Jokes aside, concern for the hometown hero’s well-being extended beyond the brick walls of Maranatha.
At a birthday concert for Rosalynn on Saturday night, the Carters’ neighbor, Stephanie Wynn, an 11-year member of Maranatha, worried that the large crowd could get out of hand.
“You want to be welcoming but not a spectacle,” she said in the parking lot of the Jimmy Carter National Historic Site. “To everybody else he’s a world figure, and to us, he’s part of our family. … We put leaders on a pedestal. He takes the pedestal and uses it.”
Asked her thoughts on the news of his illness, she grows quiet, thinking about her words.
“I feel pretty good about his ability to overcome,” she said.
That’s a popular sentiment around town. You can’t turn down a street in Plains that doesn’t have a “Jimmy Carter for Cancer Survivor” campaign sign in someone’s yard.
Pressed on why she grew quiet before answering, she seems pensive at first, then sad — as if she didn’t want to consider the worst-case scenario.

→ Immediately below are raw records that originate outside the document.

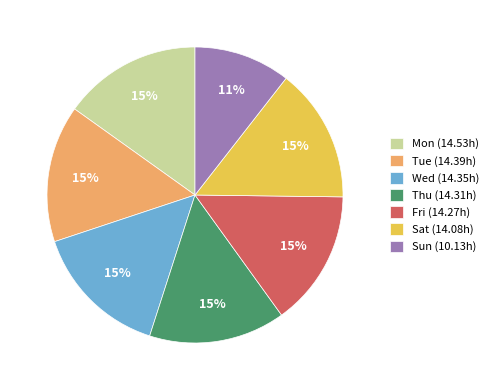

Is the sum of Tue and Mon greater than half?

No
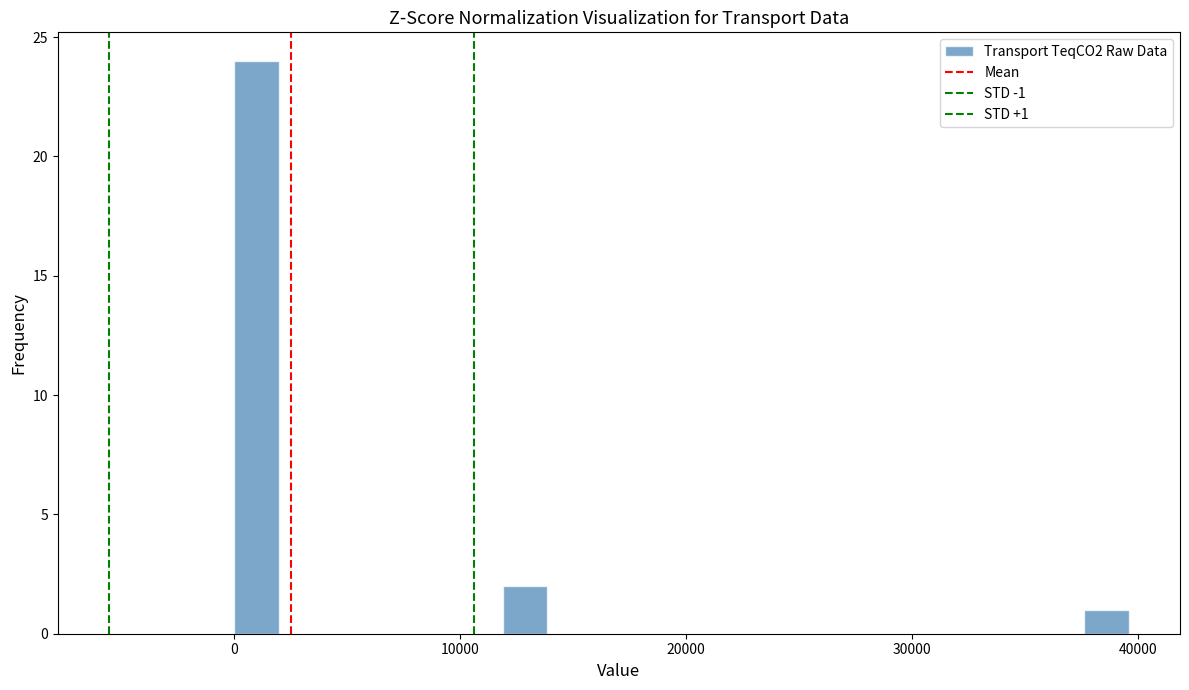

Around what value on the x-axis is the tallest bar? Give the approximate position of its centre, as read against the axis.

1000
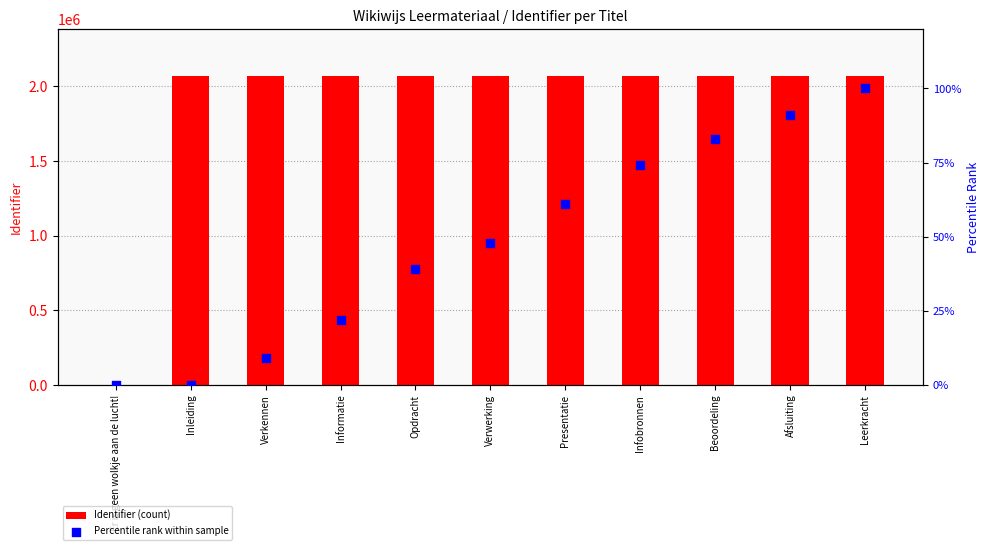

What is the total value across all series at Infobronnen?

2071821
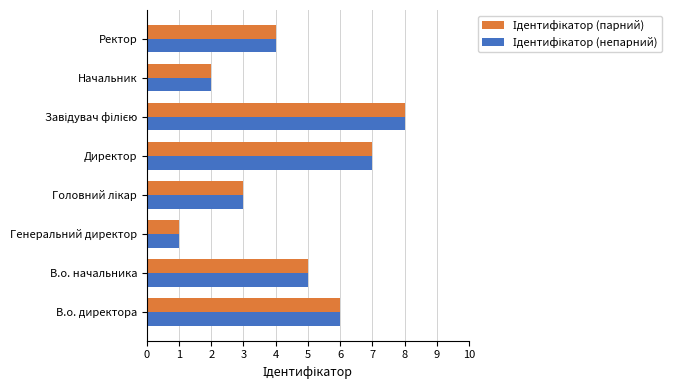

Which label corresponds to the smallest value in the chart?

Генеральний директор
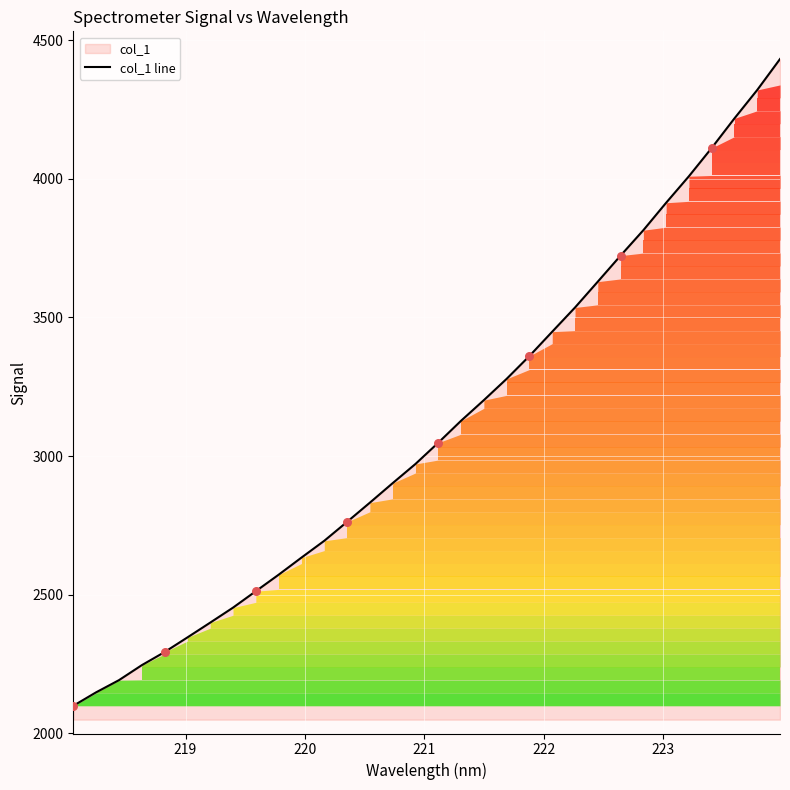

What is the minimum value shown in the chart?

2098.8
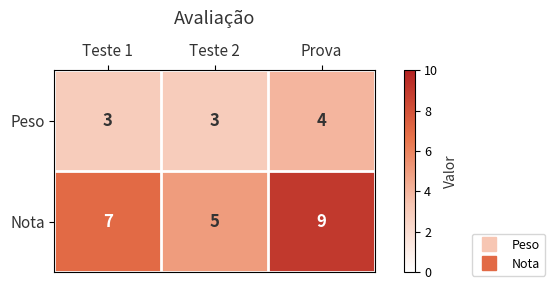

Rank the series at Teste 2 from highest to lowest value.

Nota, Peso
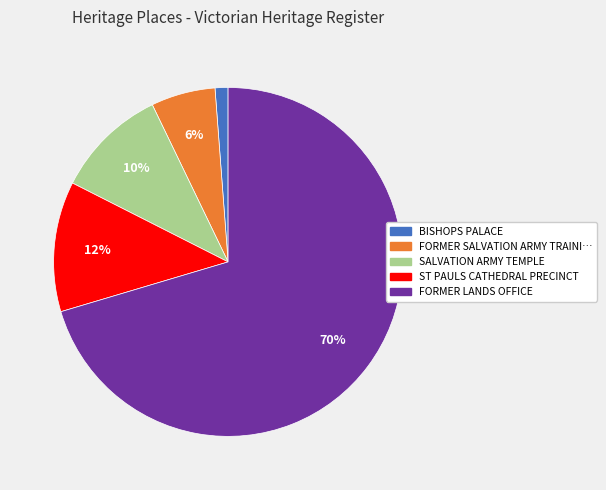

Is there a majority slice in this chart?

Yes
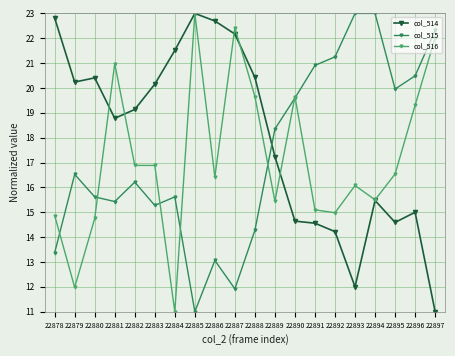

Is this an area chart (filled region under the line)?

No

“He’s honest when he says he’s OK with what happens,” she said, explaining that the reason he’s such a successful fighter for peace is because “his peace comes from within.”
Betty Pope, 81, of Americus — who served on the Peanut Brigade, the grassroots organization that helped usher Carter into the White House in 1977 — noted how “spry and active” the Carters remain.

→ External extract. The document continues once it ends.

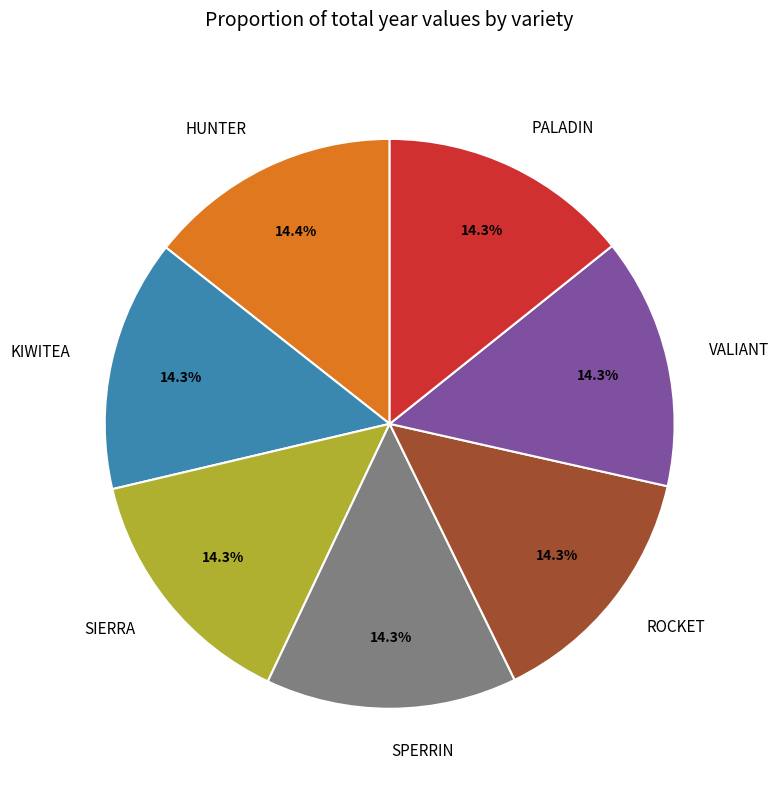

What is the ratio of the value at SIERRA to the value at VALIANT?

1.0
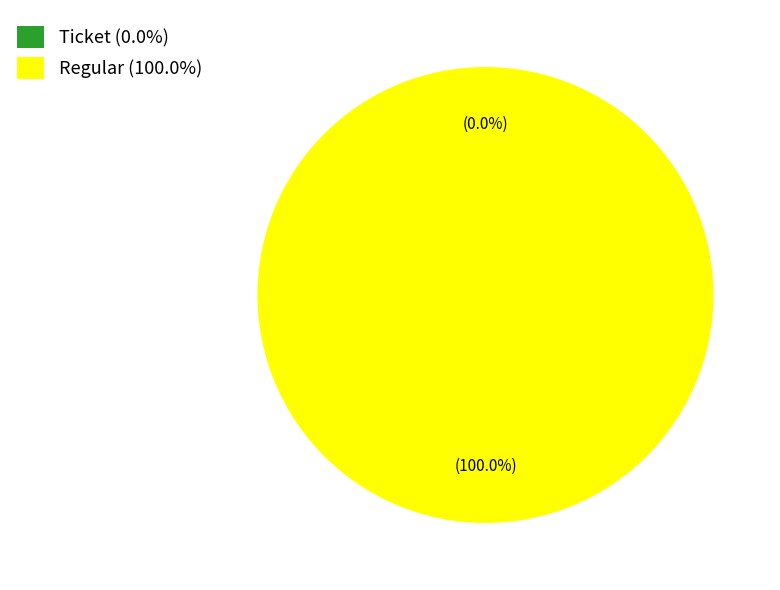

To the nearest percent, what is the combined percentage of Regular (tx_type) and Ticket (tx_type)?

100%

Pope was sitting in front of the Carters during the birthday concert and reveled in the couple of 69 years holding hands during the show and “I felt Jimmy’s feet tapping behind me.”
News of Carter’s health did not alarm her, she said. For one, Carter had already told his fellow Maranatha members of his diagnosis the Sunday before he told the world. But more important to Pope was Carter’s belief in God, she said.
“He’s not afraid at all. His faith is going to see him through,” she said.